Lastly, I wonder how much of the cases where it feels that disassembling is beneficial are due to the pro-code like syntax and because the editing patterns that people are used to. Btw, did the users in Tylr's study have programming experience? What if the braces wouldn't exist (or were just decorators) and user would just select the two arguments and press/click right twice to move them to be the last arguments of the first function?

Jason Morris 2022-10-13 16:52:09

Is the criticism demonstrated in MPS also valid for block-based editors? The same task, in a block-based editor, would just be drag and drop twice, which seems exactly what the person wants to do. You would need something more like a statement stack than an array block to be able to do function calls with an arbitrary number of arguments, easily. And that list-of-arbitrary-length hasn't been implemented in Blockly, yet, AFAIK. But it seems feasible. In which case the task you describe would amount to dragging and dropping the two terms where you want them.

Jason Morris 2022-10-13 17:05:34

I know there are criticisms of drag and drop as an interface on other grounds, but it feels like TYLR only really solves the problem of letting people who want to use linear text continue to select text the way they are used to, while maintaining a structure-aware interface. Which isn't a problem in things like Scratch. Is that fair? Or am I missing some other way the same problem arises in block-based editors?

Mariano Guerra 2022-10-13 18:51:18

the target audience of tylr is not going to use block-based editors

Jason Morris 2022-10-13 19:02:58

Arguably, "tiles" are trying to be a text interface and a block interface at the same time, so I'm not sure that is strictly true. It just seems to let you choose an arbitrary string of text, turn that into a block, and then let you insert it only the places that block will fit.

Jason Morris 2022-10-13 19:24:02

Perhaps the example is bad, and the better example in the context of block-based editors is that there is no ability to select an arbitrary sub-portion of the serialized representation of a term. Like in TYLR you can select and cut and paste *4 omitting the first operand, but in a block based editor you cannot, you can only drag _*4 . I'm just not sure that is a valid criticism of block-based editors, either, because it presumes that being able to deal with the serialization directly is good, and block based editors reject that assertion. But I'm also not sure it isn't, because maybe people who use structural editors would like to be able to wrap *4 around any term that could serve as the first operand. Maybe the criticism is that block based editors allow you to insert something inside a term, before a term, after a term, but do not allow you to wrap one, and this does?

Jason Morris 2022-10-13 19:28:34

If that's the criticism, it's valid, I suppose.

Jarno Montonen 2022-10-14 04:52:50

Jason Morris that's actually a much more convincing case for being able to disassemble terms! I felt that there is value in what Tylr is demoing, but that their example is not the most convincing one. Now the question is, how often do you actually need to move root and one child, leaving the other behind..

Jarno Montonen 2022-10-14 04:55:13

Of course, it could be that being able to disassemble improves interactions a bit here and there, although there's no killer case for it.

Jason Morris 2022-10-14 14:07:00

Yes.
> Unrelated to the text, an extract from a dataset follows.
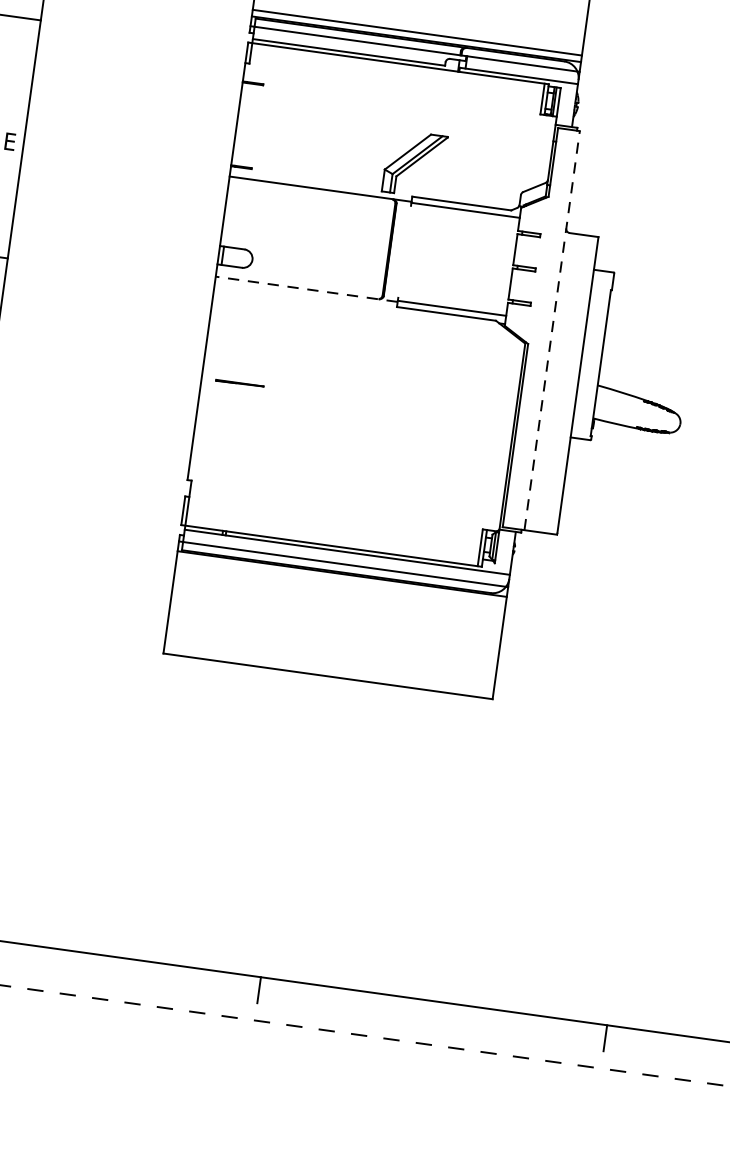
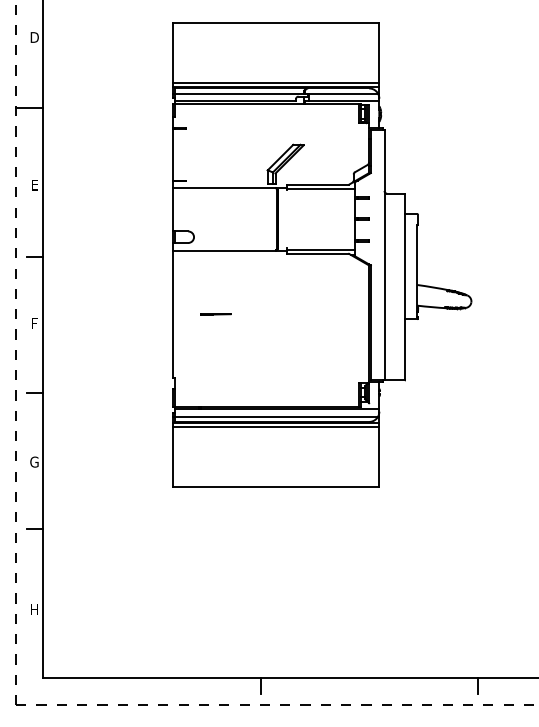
line: (306, 288) -> (229, 250), dashed -> solid
line: (552, 329) -> (384, 254), dashed -> solid
line: (239, 383) -> (215, 314), moved
line: (340, 581) -> (275, 427), added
More than that, I'm not sure you couldn't make a block-based editor work that way. If CTRL+drag allowed you to place a term outside another term instead of inside it, changing what qualifies as a place you can drop it, you could drop *4 on top of whatever you like. You could even have three modes, one for matching external only (the default now), one for matching internal only, and one for matching both. But again... who needs it? Anyone? I don't know.